▸ **ACTIONS TO TAKE**
a. Answer these questions from the news roundup, one per line:
(i) Where will Kim and Moon hold their third summit, and on what dates?
(ii) By how much did Japan's household spending rise in July from a year earlier in price-adjusted real terms?
(iii) At what price per barrel did WTI crude futures settle on Thursday?
b. Copy word for word the section of the news roundup that starts with "Japan’s household spending rose slightly" and ends with "U.S. fuel demand.".
___ PASSAGE TO READ ___
By early afternoon, eight senior officials had disavowed the piece, including Vice President Mike Pence, Secretary of State Mike Pompeo and Defense Secretary James Mattis, while hammering the author for writing it and the Times for publishing it.

• U.S. House Speaker Paul Ryan said on Thursday he has a good understanding with President Donald Trump to fund the government by a Sept. 30 deadline, despite Trump’s comments a day earlier that he would be willing to shut down government if Congress does not provide enough border security funding.

• Talks between the United States and Canada on the North American Free Trade Agreement have taken place in a good atmosphere, Canadian Foreign Minister Chrystia Freeland said on Thursday, the second straight day of talks this week to save the pact.

But Freeland, speaking to reporters as she entered the afternoon session of talks with U.S. chief negotiator Robert Lighthizer, said that American tariffs on steel and aluminum imports should not be part of the NAFTA negotiations.

U.S. and Canadian negotiators pushed ahead in grinding talks to rescue the North American Free Trade Agreement on Thursday, but a few stubborn issues stood in the way of a deal, including dairy, protection for media companies, and how to solve future trade disputes.

A U.S. source familiar with the discussions in Washington said it was still unclear whether the two sides could bridge their gaps or whether U.S. President Donald Trump will opt for a Mexico-only bilateral trade deal.

• North Korea’s Kim Jong Un has given his first time line for denuclearization, aiming for the end of U.S. President Donald Trump’s first term, Seoul officials said on Thursday, prompting thanks from Trump who said they would “get it done together”.

Kim and South Korean President Moon Jae-in will meet in Pyongyang on Sept. 18-20 for a third summit and discuss “practical measures” toward denuclearization, Moon’s national security adviser, Chung Eui-yong, said a day after meeting Kim.

Kim told South Korean officials his faith in Trump was “unchanged” and that he wanted denuclearization of the Korean peninsula and an end to hostile relations with the United States before Trump’s first term ends in early 2021, Chung said.

But there was no indication that Kim had offered concrete steps toward giving up his nuclear arsenal, something some U.S. officials have said privately they doubt he is willing to do.

• Japan’s household spending rose 0.1 percent in July from a year earlier in price-adjusted real terms, government data showed on Friday, compared with economists’ median estimate of a 0.9 percent decline.

Japan’s household spending rose slightly in July after five straight declining months, offering policymakers some hope that a sustained economic recovery and a tight job market are making consumers more likely to spend.

• Crude futures reversed course, falling more 1 percent on Thursday after U.S. data showed gasoline inventories rose unexpectedly last week, overshadowing a bullish drawdown in crude.

U.S. West Texas Intermediate (WTI) crude CLc1 futures fell 95 cents to settle at $67.77 a barrel, a 1.3 percent loss. Brent crude LCOc1 futures lost 77 cents to trade at $76.50 a barrel, a 1 percent loss.

Earlier, both contracts had traded higher, encouraged by a weaker dollar and evidence of strong U.S. fuel demand.
___ RECORD EXTRACTS ___
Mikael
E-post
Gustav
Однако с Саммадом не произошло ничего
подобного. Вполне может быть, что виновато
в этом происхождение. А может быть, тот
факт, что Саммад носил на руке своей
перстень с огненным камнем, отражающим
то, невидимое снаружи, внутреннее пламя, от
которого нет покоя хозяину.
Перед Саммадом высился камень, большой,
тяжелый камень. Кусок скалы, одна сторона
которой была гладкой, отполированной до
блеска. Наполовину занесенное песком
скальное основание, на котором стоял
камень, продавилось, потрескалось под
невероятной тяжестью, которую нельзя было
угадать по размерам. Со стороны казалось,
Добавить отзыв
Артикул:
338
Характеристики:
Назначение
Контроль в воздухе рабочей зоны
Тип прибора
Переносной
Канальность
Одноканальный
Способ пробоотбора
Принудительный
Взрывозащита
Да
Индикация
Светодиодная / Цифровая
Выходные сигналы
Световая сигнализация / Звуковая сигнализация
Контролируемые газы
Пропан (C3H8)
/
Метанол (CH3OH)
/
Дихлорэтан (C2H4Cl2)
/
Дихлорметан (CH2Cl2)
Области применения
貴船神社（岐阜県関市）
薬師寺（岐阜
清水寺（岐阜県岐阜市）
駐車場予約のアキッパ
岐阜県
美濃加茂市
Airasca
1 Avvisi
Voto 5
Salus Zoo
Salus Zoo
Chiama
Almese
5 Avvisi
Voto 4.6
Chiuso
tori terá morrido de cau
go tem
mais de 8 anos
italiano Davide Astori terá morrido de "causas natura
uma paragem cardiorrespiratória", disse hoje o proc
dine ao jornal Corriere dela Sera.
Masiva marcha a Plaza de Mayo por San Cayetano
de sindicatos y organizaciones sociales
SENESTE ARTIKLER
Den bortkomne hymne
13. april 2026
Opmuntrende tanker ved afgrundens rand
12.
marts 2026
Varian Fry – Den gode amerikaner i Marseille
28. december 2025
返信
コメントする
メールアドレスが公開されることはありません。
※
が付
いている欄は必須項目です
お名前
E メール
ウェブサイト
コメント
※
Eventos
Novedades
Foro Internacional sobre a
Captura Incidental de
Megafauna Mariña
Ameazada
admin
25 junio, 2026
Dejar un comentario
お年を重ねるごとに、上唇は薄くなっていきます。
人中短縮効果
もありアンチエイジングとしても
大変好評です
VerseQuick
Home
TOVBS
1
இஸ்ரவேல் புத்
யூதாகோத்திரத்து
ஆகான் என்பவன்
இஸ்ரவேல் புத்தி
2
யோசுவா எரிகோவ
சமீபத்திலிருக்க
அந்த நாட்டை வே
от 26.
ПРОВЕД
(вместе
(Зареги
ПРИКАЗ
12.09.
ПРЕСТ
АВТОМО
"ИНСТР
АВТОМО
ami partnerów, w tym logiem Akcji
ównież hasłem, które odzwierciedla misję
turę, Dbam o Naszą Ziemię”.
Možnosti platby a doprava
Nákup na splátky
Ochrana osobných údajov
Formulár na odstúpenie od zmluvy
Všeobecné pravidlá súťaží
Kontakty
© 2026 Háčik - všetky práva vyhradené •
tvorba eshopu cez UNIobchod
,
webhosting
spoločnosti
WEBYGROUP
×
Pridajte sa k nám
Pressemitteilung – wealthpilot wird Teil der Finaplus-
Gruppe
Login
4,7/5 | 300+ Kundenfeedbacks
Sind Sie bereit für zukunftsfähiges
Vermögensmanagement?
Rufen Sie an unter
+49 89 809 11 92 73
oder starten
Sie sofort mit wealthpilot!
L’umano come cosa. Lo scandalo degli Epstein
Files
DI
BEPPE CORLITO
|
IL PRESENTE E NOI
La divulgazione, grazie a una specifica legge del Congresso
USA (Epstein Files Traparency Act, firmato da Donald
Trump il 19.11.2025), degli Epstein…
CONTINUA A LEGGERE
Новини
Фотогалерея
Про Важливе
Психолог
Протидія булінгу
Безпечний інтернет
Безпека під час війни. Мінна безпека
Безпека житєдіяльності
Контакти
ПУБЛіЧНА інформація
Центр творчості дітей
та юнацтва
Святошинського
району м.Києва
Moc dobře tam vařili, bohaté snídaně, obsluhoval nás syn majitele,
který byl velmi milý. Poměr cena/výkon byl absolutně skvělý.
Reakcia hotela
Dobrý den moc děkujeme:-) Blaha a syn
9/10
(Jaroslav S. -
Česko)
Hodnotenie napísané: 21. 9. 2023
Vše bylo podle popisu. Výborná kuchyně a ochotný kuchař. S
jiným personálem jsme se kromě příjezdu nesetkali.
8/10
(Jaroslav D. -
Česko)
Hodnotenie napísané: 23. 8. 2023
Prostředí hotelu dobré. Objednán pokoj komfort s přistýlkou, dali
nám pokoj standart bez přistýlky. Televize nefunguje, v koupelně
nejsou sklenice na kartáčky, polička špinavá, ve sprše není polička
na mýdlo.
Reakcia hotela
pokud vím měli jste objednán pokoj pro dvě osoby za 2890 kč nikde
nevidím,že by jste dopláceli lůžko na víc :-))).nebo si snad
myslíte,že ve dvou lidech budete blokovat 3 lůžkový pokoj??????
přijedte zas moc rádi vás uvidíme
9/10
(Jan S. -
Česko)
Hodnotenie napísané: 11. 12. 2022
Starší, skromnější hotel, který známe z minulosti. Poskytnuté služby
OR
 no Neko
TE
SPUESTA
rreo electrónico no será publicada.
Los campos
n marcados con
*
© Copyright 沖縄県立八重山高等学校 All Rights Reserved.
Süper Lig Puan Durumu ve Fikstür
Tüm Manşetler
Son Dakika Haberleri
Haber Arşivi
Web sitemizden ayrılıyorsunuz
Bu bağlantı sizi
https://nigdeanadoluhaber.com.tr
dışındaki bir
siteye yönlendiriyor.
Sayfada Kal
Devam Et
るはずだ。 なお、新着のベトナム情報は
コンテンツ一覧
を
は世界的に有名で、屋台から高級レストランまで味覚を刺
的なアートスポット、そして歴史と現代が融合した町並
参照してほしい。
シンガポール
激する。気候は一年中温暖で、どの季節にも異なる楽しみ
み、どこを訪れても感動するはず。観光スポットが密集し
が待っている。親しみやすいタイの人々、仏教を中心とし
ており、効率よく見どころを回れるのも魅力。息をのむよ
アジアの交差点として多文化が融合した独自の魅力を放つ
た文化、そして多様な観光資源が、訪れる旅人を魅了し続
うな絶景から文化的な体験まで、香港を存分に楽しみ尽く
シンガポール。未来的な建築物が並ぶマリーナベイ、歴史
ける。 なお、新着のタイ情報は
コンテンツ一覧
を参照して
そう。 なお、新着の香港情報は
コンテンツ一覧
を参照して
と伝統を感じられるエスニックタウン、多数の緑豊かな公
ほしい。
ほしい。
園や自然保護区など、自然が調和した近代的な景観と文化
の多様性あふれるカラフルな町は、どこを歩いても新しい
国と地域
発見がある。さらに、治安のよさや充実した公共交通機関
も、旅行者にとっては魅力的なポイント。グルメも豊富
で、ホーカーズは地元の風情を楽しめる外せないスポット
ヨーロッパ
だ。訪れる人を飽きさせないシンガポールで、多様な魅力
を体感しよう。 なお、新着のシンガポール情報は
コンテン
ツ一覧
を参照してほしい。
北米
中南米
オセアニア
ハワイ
___
▸ **OUTPUTS IN ORDER**
a.
(i) In Pyongyang, on Sept. 18-20.
(ii) 0.1 percent.
(iii) $67.77.

b.
Japan’s household spending rose slightly in July after five straight declining months, offering policymakers some hope that a sustained economic recovery and a tight job market are making consumers more likely to spend.

• Crude futures reversed course, falling more 1 percent on Thursday after U.S. data showed gasoline inventories rose unexpectedly last week, overshadowing a bullish drawdown in crude.

U.S. West Texas Intermediate (WTI) crude CLc1 futures fell 95 cents to settle at $67.77 a barrel, a 1.3 percent loss. Brent crude LCOc1 futures lost 77 cents to trade at $76.50 a barrel, a 1 percent loss.

Earlier, both contracts had traded higher, encouraged by a weaker dollar and evidence of strong U.S. fuel demand.